The unattended service account is used by Excel Services in these scenarios:

  • When an ODC file specifies the use of the Unattended Service

  • When an embedded data connection specifies the Unattended Service Account

  • When using SQL credentials that are stored in a Secure Store target application

Note

The unattended service account can be a local computer account of type Windows. If the unattended service account is configured as a local computer account, ensure that the configuration is identical on every application server running Excel Services. For manageability reasons, the best practice is to use a domain account

Choose the unattended service account when you are connecting to small ad-hoc deployments in which security is less important or for which speed of deployment is essential.

For information about using the unattended service account with Excel Services, see Configure Excel Services data refresh by using the unattended service account in SharePoint Server 2016.

SQL Server Authentication

SQL Server Authentication requires that Excel Services present a SQL Server user name and password to a SQL Server data source to authenticate. Excel Services passes the connection string to the data source.

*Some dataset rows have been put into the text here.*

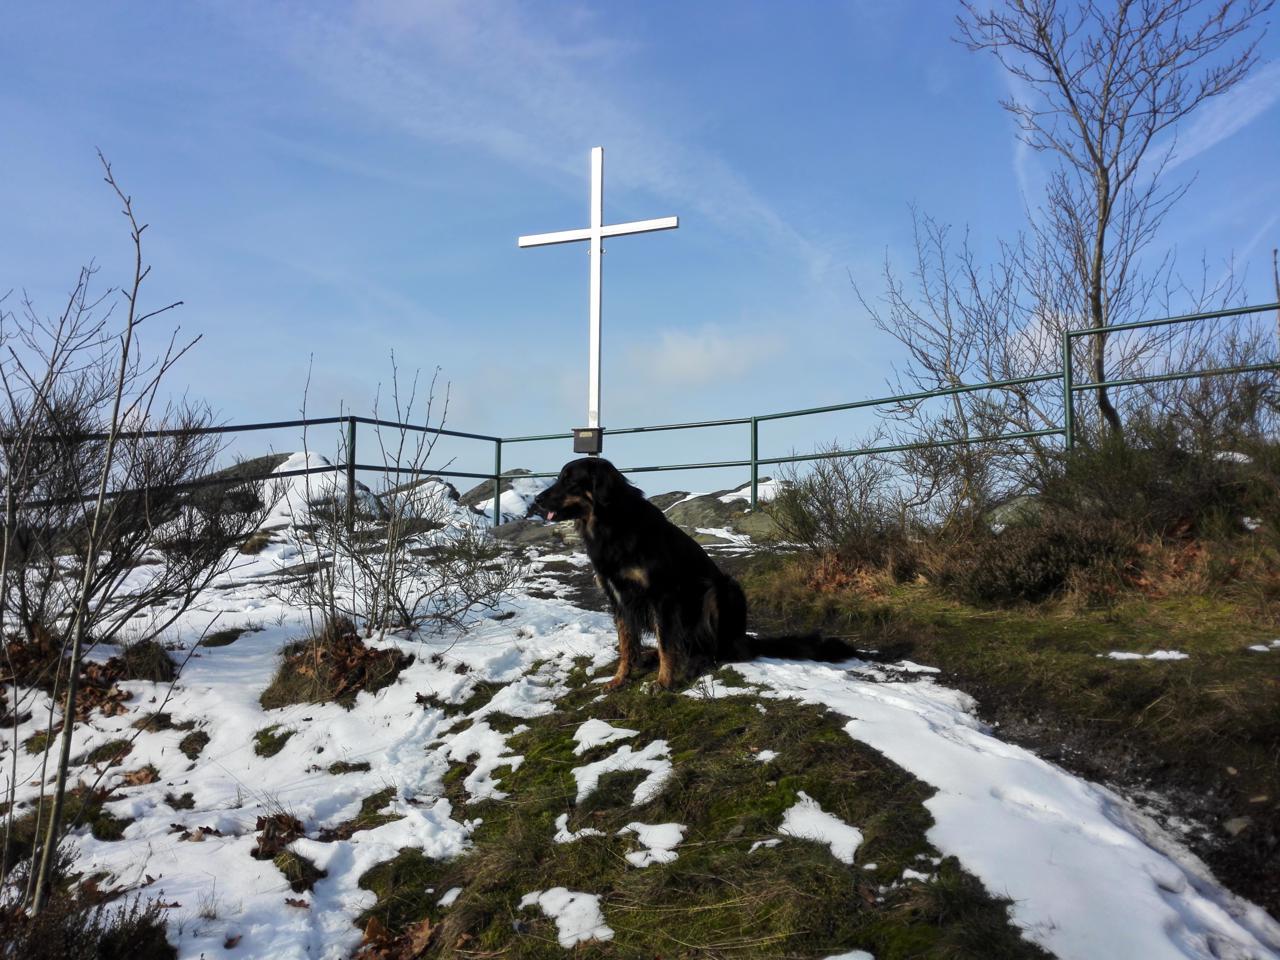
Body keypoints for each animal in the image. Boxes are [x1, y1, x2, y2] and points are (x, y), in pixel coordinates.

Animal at [531, 457, 751, 689]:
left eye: (570, 481)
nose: (537, 500)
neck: (611, 524)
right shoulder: (618, 598)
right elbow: (626, 643)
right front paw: (620, 679)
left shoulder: (661, 596)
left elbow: (665, 643)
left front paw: (663, 681)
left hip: (722, 589)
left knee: (718, 647)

The connection string must contain the user name and password.

If the user name and password are stored in a Secure Store target application (recommended for best security), then Excel Services will impersonate the unattended service account and when the connection is made, the SQL credentials are set as properties of the connection.

Authentication against OLEDB/ODBC data sources

Authentication to third party data sources typically requires that Excel Services present a user name and password to a data source.

If the user name and password are stored in the workbook or in the ODC file, then Excel Services impersonates a Windows identity dependent on which option has been selected for Excel Services authentication settings, either in the workbook or in the ODC file.

If the user name and password are stored in a Secure Store target application (recommended for best security), then Excel Services impersonates the unattended service account and when the connection is made, the SQL credentials are set as properties of the connection.

Data refresh

Excel Services supports refreshing workbooks connected to one or more of the following data sources:

  • SQL Server

  • SQL Server Analysis Services (SSAS)

Note

If the data source that you plan to connect to is not in the list above, you can add support for it by creating a Custom Data Provider. This technology enables you to wrap your existing data sources into one that Excel Services can consume.

External data refresh is the result of the following set of steps through Excel Services.

  1. Creating a workbook: A workbook author uploads a data-connected workbook to SharePoint Server 2013.

  2. Triggering Refresh: The workbook viewer triggers refresh on a data-connected workbook.

  3. Data Connections: Excel Services retrieves data connection information for each external data source in the workbook.

  4. Trusted Data Providers: Excel Services checks to see if there is a trusted data provider it can use to retrieve data.

  5. Authentication: Excel Services authenticates into the data source and retrieves the requested data on behalf of the workbook viewer.

  6. Workbook Refresh: Excel Services updates the workbook based on the data source data and returns it to the viewer.

Refresh can be triggered in one of following ways from within the browser:

  • The end-user opens the workbook (if the workbook is configured to refresh on open).

  • The end-user clicks on the refresh button on an already open workbook.

If there are no previously cached versions of this workbook, any of these actions will trigger a refresh and update the workbook.